Input data at input terminals 201-203 is latched.

Then, the latch register causes the calculations after the multiplication of the most significant multiplicand X3 and the multiplier Y3 by the MUL 23 to be performed successively in the subsequent stage.

Therefore, if the vertical and horizontal carry propagation speeds of the MUL are equal, the worst path for carry propagation is the MUL10-11-12-1
5MUL of 3 to 22, and MUL in the latter stage pipeline
It becomes 5 MUL of UL23-32-41-42-43.

Therefore, the 6M multiplier using the conventional pipeline method
Compared to UL, the route can be shortened by 5 MUL, and the calculation time can be reduced by 1/6 to 17%.

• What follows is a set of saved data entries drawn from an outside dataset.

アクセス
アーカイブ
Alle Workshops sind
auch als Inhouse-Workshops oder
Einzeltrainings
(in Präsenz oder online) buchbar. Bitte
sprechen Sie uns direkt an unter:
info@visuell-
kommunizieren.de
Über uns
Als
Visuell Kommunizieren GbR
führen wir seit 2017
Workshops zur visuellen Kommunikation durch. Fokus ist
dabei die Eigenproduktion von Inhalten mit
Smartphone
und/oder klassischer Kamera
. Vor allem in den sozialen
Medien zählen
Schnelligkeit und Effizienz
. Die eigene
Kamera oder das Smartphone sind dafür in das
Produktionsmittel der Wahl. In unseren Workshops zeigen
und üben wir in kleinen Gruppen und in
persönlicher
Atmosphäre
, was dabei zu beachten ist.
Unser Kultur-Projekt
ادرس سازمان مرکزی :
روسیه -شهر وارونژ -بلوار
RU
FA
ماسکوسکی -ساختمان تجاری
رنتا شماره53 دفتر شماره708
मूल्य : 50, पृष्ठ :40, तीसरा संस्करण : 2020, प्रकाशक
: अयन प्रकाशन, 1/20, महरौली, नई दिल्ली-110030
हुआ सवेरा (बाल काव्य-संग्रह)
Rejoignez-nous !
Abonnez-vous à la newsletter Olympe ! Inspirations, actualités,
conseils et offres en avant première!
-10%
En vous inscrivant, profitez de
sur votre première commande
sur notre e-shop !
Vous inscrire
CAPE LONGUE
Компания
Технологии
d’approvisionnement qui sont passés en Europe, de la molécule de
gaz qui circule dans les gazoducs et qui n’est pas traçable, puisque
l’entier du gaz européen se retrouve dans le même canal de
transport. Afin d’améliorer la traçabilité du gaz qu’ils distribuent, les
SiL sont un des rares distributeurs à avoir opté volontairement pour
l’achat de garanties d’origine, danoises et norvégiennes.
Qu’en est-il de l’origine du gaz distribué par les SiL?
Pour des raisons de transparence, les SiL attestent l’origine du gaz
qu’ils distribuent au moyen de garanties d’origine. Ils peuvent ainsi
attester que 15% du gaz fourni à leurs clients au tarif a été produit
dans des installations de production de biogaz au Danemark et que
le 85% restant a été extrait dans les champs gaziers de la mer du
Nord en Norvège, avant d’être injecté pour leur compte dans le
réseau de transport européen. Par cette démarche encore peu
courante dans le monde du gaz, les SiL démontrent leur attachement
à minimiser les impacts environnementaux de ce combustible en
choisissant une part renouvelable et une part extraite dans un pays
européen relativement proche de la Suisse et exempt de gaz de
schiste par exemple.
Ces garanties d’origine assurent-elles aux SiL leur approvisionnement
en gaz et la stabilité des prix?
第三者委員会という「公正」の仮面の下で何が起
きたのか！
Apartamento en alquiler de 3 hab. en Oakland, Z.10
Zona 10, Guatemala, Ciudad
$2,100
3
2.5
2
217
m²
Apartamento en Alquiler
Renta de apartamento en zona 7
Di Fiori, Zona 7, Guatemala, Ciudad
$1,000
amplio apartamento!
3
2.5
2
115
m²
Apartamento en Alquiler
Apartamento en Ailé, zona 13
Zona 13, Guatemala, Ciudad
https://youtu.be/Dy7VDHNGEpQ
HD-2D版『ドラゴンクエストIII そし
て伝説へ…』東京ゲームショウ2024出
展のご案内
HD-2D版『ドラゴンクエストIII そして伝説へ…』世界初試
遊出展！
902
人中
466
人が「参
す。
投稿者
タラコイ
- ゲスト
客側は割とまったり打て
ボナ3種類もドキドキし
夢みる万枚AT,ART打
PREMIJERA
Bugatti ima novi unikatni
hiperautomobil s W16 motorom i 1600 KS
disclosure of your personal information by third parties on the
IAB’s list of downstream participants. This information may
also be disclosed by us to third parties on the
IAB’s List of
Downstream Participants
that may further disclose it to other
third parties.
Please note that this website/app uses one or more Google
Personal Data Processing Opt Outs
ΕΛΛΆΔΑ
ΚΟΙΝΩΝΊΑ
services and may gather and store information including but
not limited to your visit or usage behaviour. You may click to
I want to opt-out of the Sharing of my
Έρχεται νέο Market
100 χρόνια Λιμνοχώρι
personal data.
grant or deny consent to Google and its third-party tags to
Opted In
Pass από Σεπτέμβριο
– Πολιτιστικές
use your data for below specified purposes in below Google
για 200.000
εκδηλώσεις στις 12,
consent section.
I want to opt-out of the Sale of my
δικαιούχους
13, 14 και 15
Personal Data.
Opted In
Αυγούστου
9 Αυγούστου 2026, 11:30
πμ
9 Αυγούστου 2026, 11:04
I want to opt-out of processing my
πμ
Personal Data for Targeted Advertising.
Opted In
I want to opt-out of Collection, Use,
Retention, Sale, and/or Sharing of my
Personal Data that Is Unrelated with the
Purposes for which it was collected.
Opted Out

[Effects of the Invention] As explained above, according to the multiplier using the pipeline system of the present invention, the worst path of carry propagation in each stage is minimized, so the calculation speed is significantly improved. It has the effect of being able to do something.

[Brief explanation of the drawing]

Fig. 1 is a block diagram of a multiplier using the Vibration system, showing an embodiment of the present invention; Fig. 2 is a block diagram of a multiplier using the conventional Vibration system; Fig. 3 is a block diagram of a multiplier using the Vibration system. FIG. 2 is a block diagram showing the configuration of MUL. 10~43...MUL 50~63...Latch register

Claims (1)

[Scope of Claims] A pipeline in which multipliers and adders whose number corresponds to the number of digits of a multiplicand and a multiplier are arranged in a matrix, and a latch register that latches intermediate calculation result data for each digit is provided inside the arrangement. A multiplier using a pipeline method, which is characterized in that a latch register on the upper bit side of the multiplicand is placed closer to the input side of the multiplicand than a latch register on the lower bit side. Multiplier used.